On March 15, 1998, at 2000 central standard time, a Cessna 310Q, N1521T, operated by a private pilot collided with a snowbank while landing on runway 13 (4,100' x 75') at the Council Bluffs Municipal Airport, Council Bluffs, Iowa. The 14 CFR Part 91 personal flight was operating in visual meteorological conditions on an IFR flight plan. The airplane was substantially damaged. The pilot and two passengers were not injured. Two other passengers received minor injuries. The flight originated from North Platte, Nebraska, at 1830 cst.

The pilot reported he flew the VOR-A approach, cancelled IFR and made a visual approach to landing on runway 13. The pilot reported he extended the landing gear and 15 degrees of flaps during the approach, but he was unable to extend the wing mounted landing lights. He stated the runway lights were at "maximum brightness" and the visibility was "good." The pilot continued to report, "...I was aligned between the runway lights. I was descending gently, feeling for the last few feet of altitude. Several hundred feet down the runway, the airplane impacted a snowbank along the right (west) side of the runway. The snowdrift was inside the runway lights, and extended several feet onto the 75 foot runway." The nose gear collapsed and the airplane slid sideways coming to rest on an easterly heading.

The Council Bluffs Airport manager arrived at the airport shortly after the accident occurred. He reported, "The aircraft appeared to have settled in on top of a snow bank parallel to the runway. The nose gear made contact on top of the snow bank then the right main, then the left main. The nose gear collapsed from engaging the snow bank causing the left tip tank to impact the runway, then the left propeller, then the right propeller." He reported during a telephone interview that the tracks in the snow indicated that the airplane did not veer off the side of the runway, but rather the initial touchdown was in the snow off the side of the runway.
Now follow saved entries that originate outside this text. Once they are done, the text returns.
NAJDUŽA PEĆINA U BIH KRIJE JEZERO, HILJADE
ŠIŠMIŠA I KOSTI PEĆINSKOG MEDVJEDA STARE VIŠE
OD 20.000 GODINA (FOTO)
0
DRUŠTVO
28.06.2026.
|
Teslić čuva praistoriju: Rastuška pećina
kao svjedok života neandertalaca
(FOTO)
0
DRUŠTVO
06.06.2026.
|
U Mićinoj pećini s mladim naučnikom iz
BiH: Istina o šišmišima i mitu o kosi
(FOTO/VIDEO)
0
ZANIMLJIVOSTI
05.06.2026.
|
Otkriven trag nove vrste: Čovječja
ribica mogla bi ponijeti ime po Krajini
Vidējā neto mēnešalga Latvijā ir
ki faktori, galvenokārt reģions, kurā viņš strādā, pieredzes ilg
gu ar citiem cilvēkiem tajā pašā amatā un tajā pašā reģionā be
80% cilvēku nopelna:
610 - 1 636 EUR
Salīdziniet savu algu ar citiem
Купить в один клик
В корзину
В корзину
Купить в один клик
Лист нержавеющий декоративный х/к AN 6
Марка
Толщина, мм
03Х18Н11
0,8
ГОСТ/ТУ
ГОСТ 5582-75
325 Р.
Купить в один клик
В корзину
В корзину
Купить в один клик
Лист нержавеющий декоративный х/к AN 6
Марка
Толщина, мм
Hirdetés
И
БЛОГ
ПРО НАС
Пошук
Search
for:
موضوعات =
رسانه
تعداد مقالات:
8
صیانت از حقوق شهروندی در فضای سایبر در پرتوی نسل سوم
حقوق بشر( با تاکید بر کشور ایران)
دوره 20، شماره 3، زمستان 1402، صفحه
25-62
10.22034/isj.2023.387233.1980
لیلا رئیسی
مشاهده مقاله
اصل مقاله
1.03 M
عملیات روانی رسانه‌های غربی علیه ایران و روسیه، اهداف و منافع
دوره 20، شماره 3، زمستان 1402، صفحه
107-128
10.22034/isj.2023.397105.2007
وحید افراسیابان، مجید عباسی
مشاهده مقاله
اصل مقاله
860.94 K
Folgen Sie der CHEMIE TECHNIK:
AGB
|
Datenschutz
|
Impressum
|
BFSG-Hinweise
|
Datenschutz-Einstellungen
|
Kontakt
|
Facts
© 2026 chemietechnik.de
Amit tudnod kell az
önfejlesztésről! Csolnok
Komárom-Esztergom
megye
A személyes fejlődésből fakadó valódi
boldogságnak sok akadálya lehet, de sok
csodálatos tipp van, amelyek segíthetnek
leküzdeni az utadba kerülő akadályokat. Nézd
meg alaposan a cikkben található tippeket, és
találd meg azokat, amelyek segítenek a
During a telephone interview the pilot stated the airplane touched down about 1,000 feet down the runway at an airspeed of about 100 mph. The pilot reported that the nose gear collapsed immediately upon touchdown. He continued to report that the left propeller was heavly damaged and although the right propeller was also damaged, it was not damaged to extent of the left one. He stated that after he looked at the damage it made sense to him that the right propeller was in the snow when the nose gear collapsed. He also stated that after reviewing the aircraft manuals he determined that he was unable to extend the airplane's landing lights because he was moving the switch in the wrong direction.